### Records from a data source
════════════════════

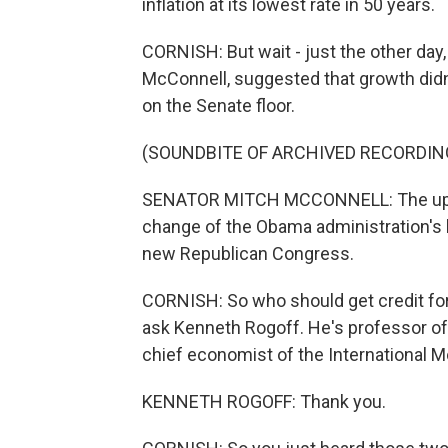
inflation at its lowest rate in 50 years.
CORNISH: But wait - just the other day
McConnell, suggested that growth did
on the Senate floor.
(SOUNDBITE OF ARCHIVED RECORDIN
SENATOR MITCH MCCONNELL: The uptick 
change of the Obama administration's l
new Republican Congress.
CORNISH: So who should get credit fo
ask Kenneth Rogoff. He's professor of
chief economist of the International 
KENNETH ROGOFF: Thank you.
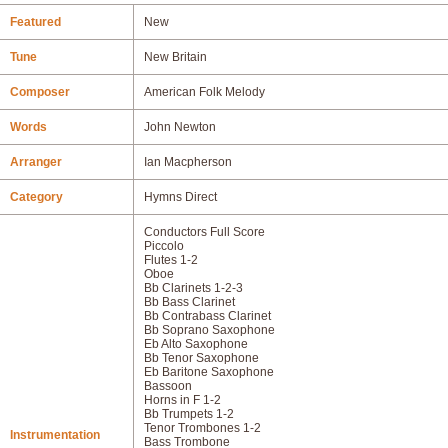
Featured
New
Tune
New Britain
Composer
American Folk Melody
Words
John Newton
Arranger
Ian Macpherson
Category
Hymns Direct
Conductors Full Score
Piccolo
Flutes 1-2
Oboe
Bb Clarinets 1-2-3
Bb Bass Clarinet
Bb Contrabass Clarinet
Bb Soprano Saxophone
Eb Alto Saxophone
Bb Tenor Saxophone
Eb Baritone Saxophone
Bassoon
Horns in F 1-2
Bb Trumpets 1-2
Tenor Trombones 1-2
Instrumentation
Bass Trombone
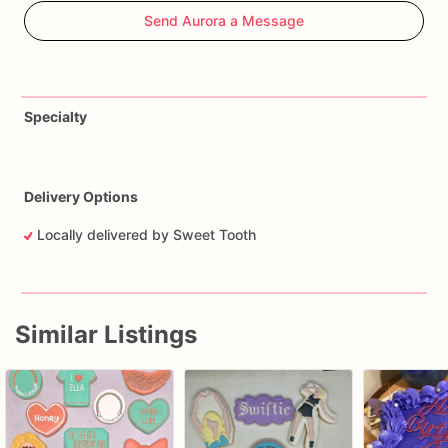
Send Aurora a Message
Specialty
Delivery Options
Locally delivered by Sweet Tooth
Similar Listings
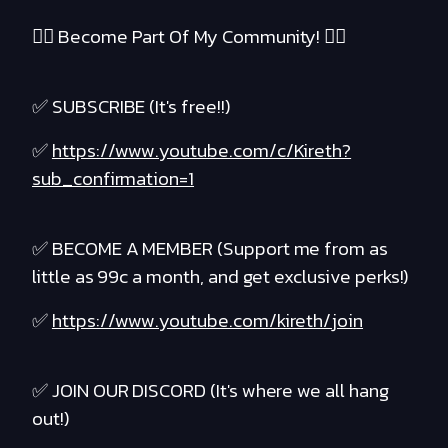
❤️‍🔥 Become Part Of My Community! ❤️‍🔥
✅ SUBSCRIBE (It's free!!)
✅
https://www.youtube.com/c/Kireth?
sub_confirmation=1
✅ BECOME A MEMBER (Support me from as
little as 99c a month, and get exclusive perks!)
✅
https://www.youtube.com/kireth/join
✅ JOIN OUR DISCORD (It's where we all hang
out!)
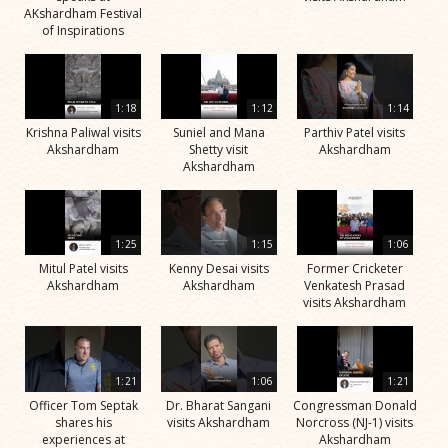
AKshardham Festival
of Inspirations
1:18
1:12
1:14
Krishna Paliwal visits
Suniel and Mana
Parthiv Patel visits
Akshardham
Shetty visit
Akshardham
Akshardham
1:25
1:15
1:06
Mitul Patel visits
Kenny Desai visits
Former Cricketer
Akshardham
Akshardham
Venkatesh Prasad
visits Akshardham
1:21
1:06
1:21
Officer Tom Septak
Dr. Bharat Sangani
Congressman Donald
shares his
visits Akshardham
Norcross (NJ-1) visits
experiences at
Akshardham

════════════════════

### ACTIVITY
Update the entries above by changing every "Bb" to "B-flat" and leaving everything else the same. Leave the pictures out of your answer.

### YOUR SOLUTION
inflation at its lowest rate in 50 years.
CORNISH: But wait - just the other day
McConnell, suggested that growth did
on the Senate floor.
(SOUNDBITE OF ARCHIVED RECORDIN
SENATOR MITCH MCCONNELL: The uptick 
change of the Obama administration's l
new Republican Congress.
CORNISH: So who should get credit fo
ask Kenneth Rogoff. He's professor of
chief economist of the International 
KENNETH ROGOFF: Thank you.
Featured
New
Tune
New Britain
Composer
American Folk Melody
Words
John Newton
Arranger
Ian Macpherson
Category
Hymns Direct
Conductors Full Score
Piccolo
Flutes 1-2
Oboe
B-flat Clarinets 1-2-3
B-flat Bass Clarinet
B-flat Contrabass Clarinet
B-flat Soprano Saxophone
Eb Alto Saxophone
B-flat Tenor Saxophone
Eb Baritone Saxophone
Bassoon
Horns in F 1-2
B-flat Trumpets 1-2
Tenor Trombones 1-2
Instrumentation
Bass Trombone
Send Aurora a Message
Specialty
Delivery Options
Locally delivered by Sweet Tooth
Similar Listings
❤️‍🔥 Become Part Of My Community! ❤️‍🔥
✅ SUBSCRIBE (It's free!!)
✅
https://www.youtube.com/c/Kireth?
sub_confirmation=1
✅ BECOME A MEMBER (Support me from as
little as 99c a month, and get exclusive perks!)
✅
https://www.youtube.com/kireth/join
✅ JOIN OUR DISCORD (It's where we all hang
out!)
AKshardham Festival
of Inspirations
1:18
1:12
1:14
Krishna Paliwal visits
Suniel and Mana
Parthiv Patel visits
Akshardham
Shetty visit
Akshardham
Akshardham
1:25
1:15
1:06
Mitul Patel visits
Kenny Desai visits
Former Cricketer
Akshardham
Akshardham
Venkatesh Prasad
visits Akshardham
1:21
1:06
1:21
Officer Tom Septak
Dr. Bharat Sangani
Congressman Donald
shares his
visits Akshardham
Norcross (NJ-1) visits
experiences at
Akshardham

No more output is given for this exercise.